How do you know this worked?

After you sign in, the Security & Compliance Center cmdlets are imported into your Exchange Online Remote PowerShell Module session and tracked by a progress bar. If you don't receive any errors, you connected successfully. A quick test is to run an Security & Compliance Center cmdlet, for example, Get-RetentionCompliancePolicy, and see the results.

If you receive errors, check the following requirements:

  • To help prevent denial-of-service (DoS) attacks, you're limited to three open remote PowerShell connections to the Security & Compliance Center.

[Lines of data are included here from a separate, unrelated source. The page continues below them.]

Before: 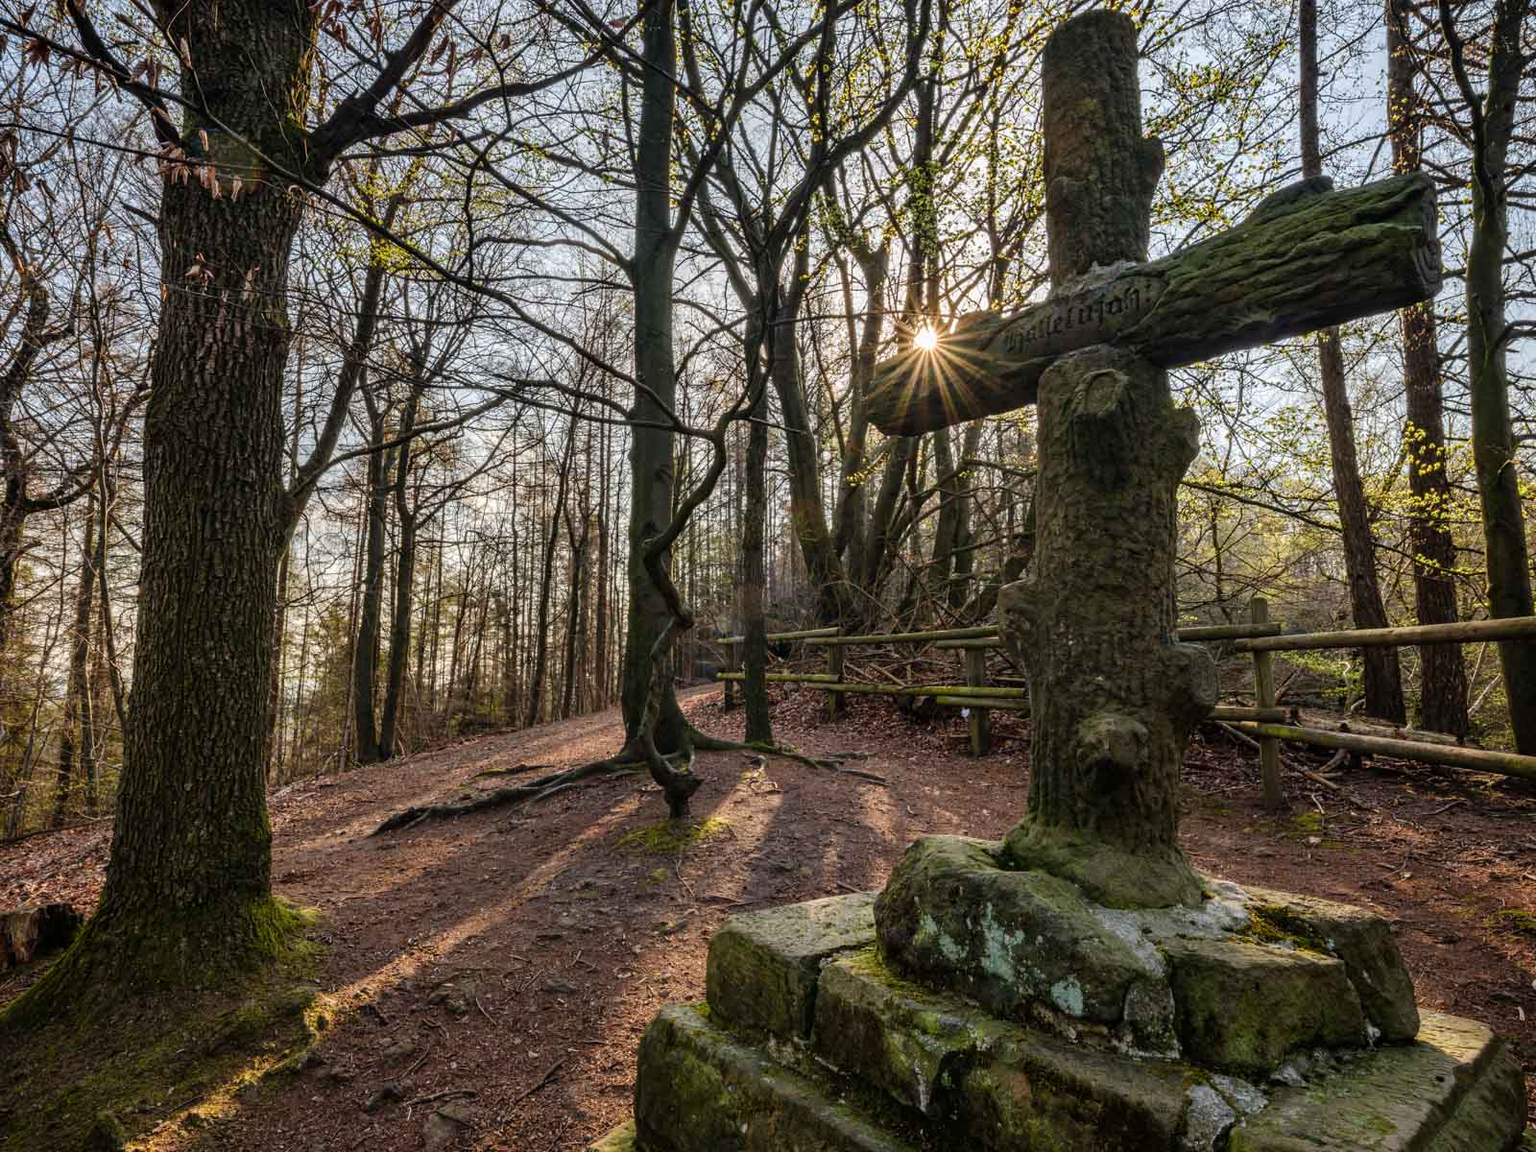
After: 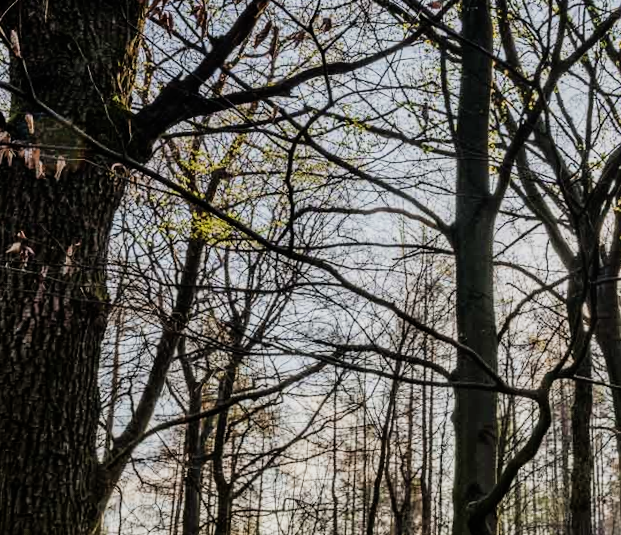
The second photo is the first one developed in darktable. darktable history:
rotate and perspective: rotation -1.68°, lens shift (vertical) -0.146, crop left 0.049, crop right 0.912, crop top 0.032, crop bottom 0.96
shadows and highlights: shadows 12, white point adjustment 1.2, highlights -0.36, soften with gaussian
filmic rgb: black relative exposure -7.5 EV, white relative exposure 5 EV, hardness 3.31, contrast 1.3, contrast in shadows safe
crop and rotate: left 10.817%, top 0.062%, right 47.194%, bottom 53.626%
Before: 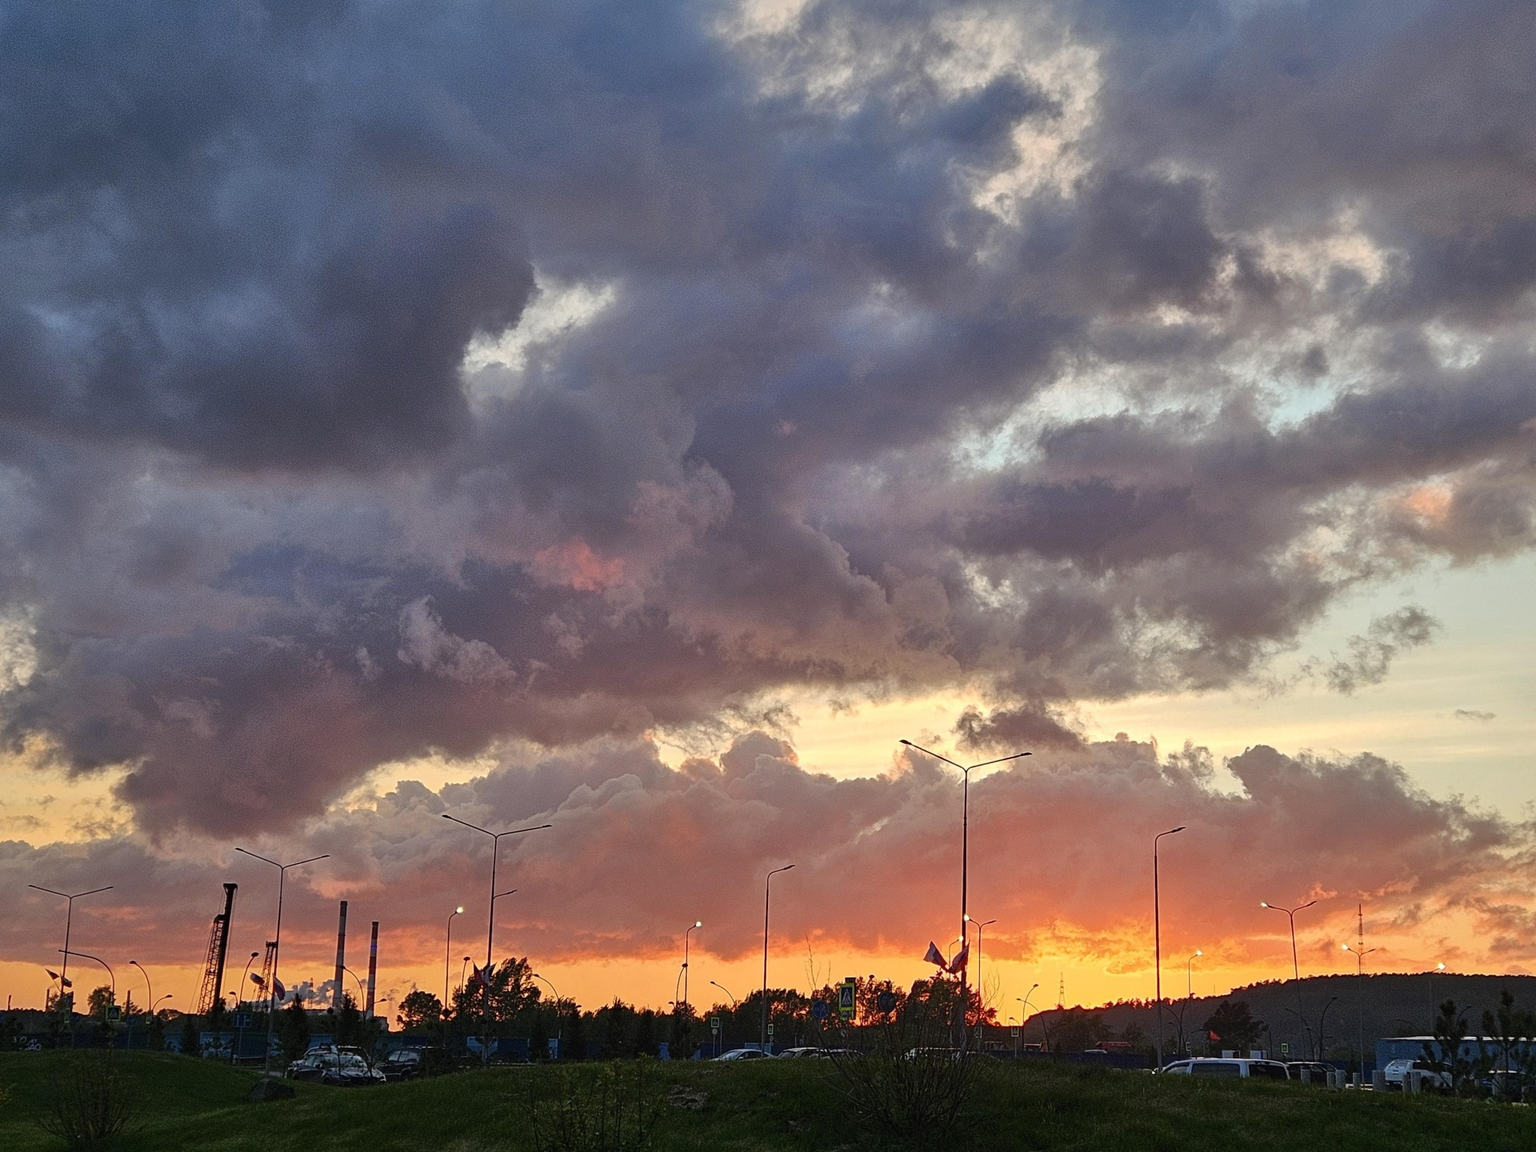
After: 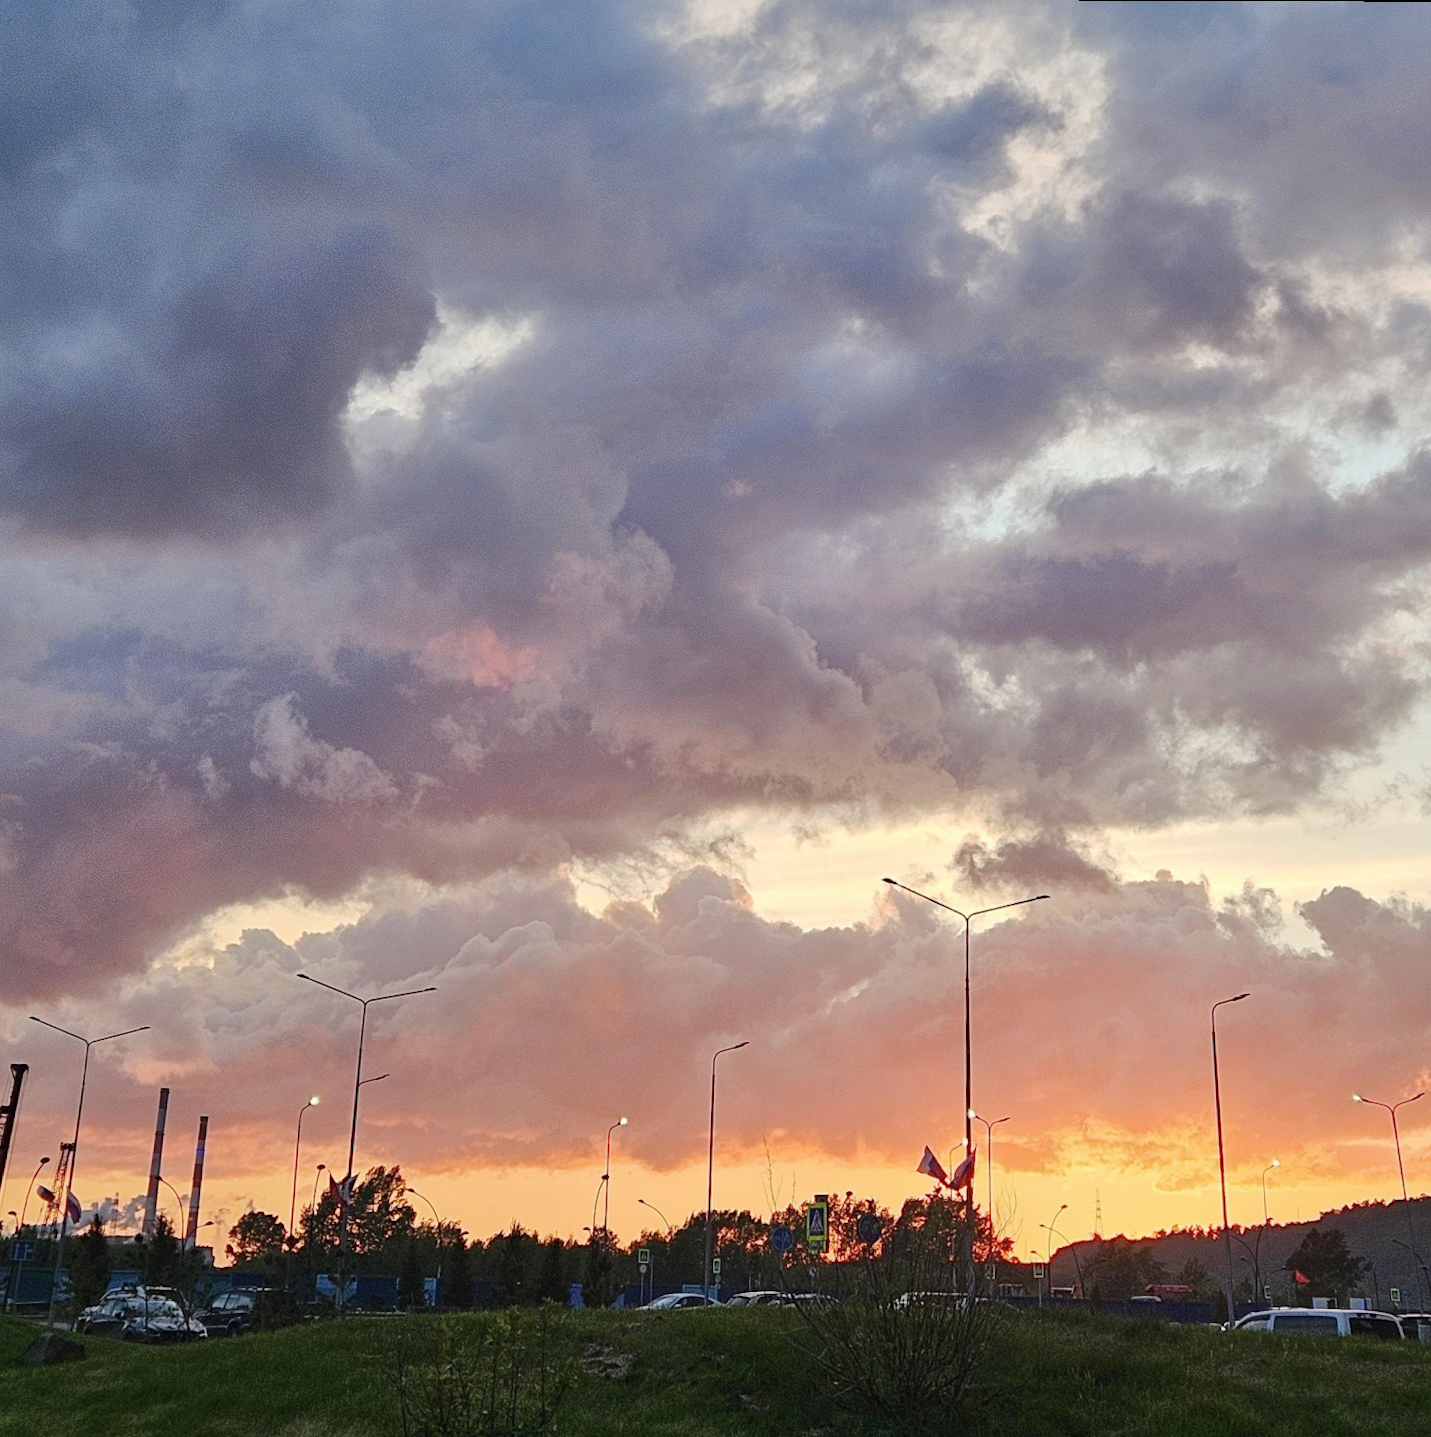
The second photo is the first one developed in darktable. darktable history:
crop and rotate: left 9.597%, right 10.195%
rotate and perspective: rotation 0.215°, lens shift (vertical) -0.139, crop left 0.069, crop right 0.939, crop top 0.002, crop bottom 0.996
base curve: curves: ch0 [(0, 0) (0.158, 0.273) (0.879, 0.895) (1, 1)], preserve colors none
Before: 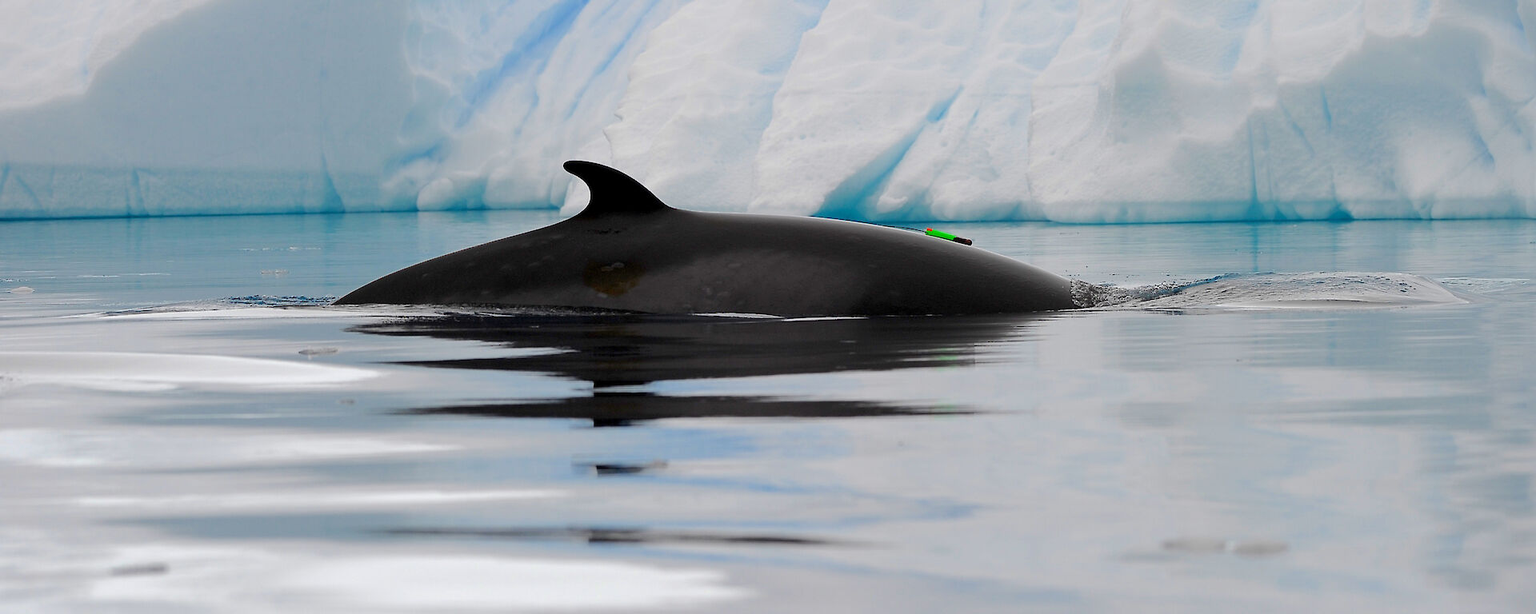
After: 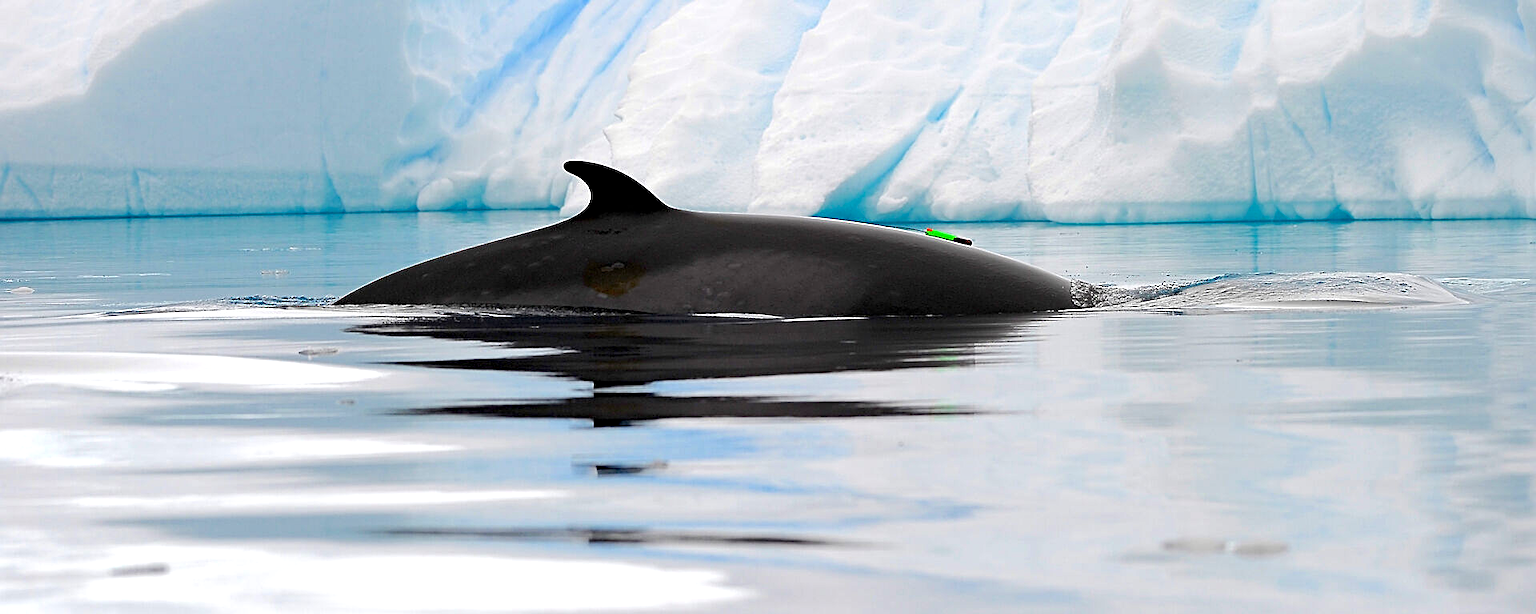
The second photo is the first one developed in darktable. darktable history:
exposure: exposure 0.648 EV, compensate highlight preservation false
haze removal: compatibility mode true, adaptive false
sharpen: on, module defaults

  • The account you use to connect to the Security & Compliance Center must be enabled for remote PowerShell. For more information, see Enable or disable access to Exchange Online PowerShell.

  • TCP port 80 traffic needs to be open between your local computer and Microsoft 365. It's probably open, but it's something to consider if your organization has a restrictive Internet access policy.

  • The Connect-IPPSSession command (Step 2) might fail to connect if your client IP address changes during the connection request. This can happen if your organization uses a source network address translation (SNAT) pool that contains multiple IP addresses. The connection error looks like this:

    The request for the Windows Remote Shell with ShellId <ID> failed because the shell was not found on the server. Possible causes are: the specified ShellId is incorrect or the shell no longer exists on the server. Provide the correct ShellId or create a new shell and retry the operation.

    To fix the issue, use an SNAT pool that contains a single IP address, or force the use of a specific IP address for connections to the Security & Compliance PowerShell endpoint.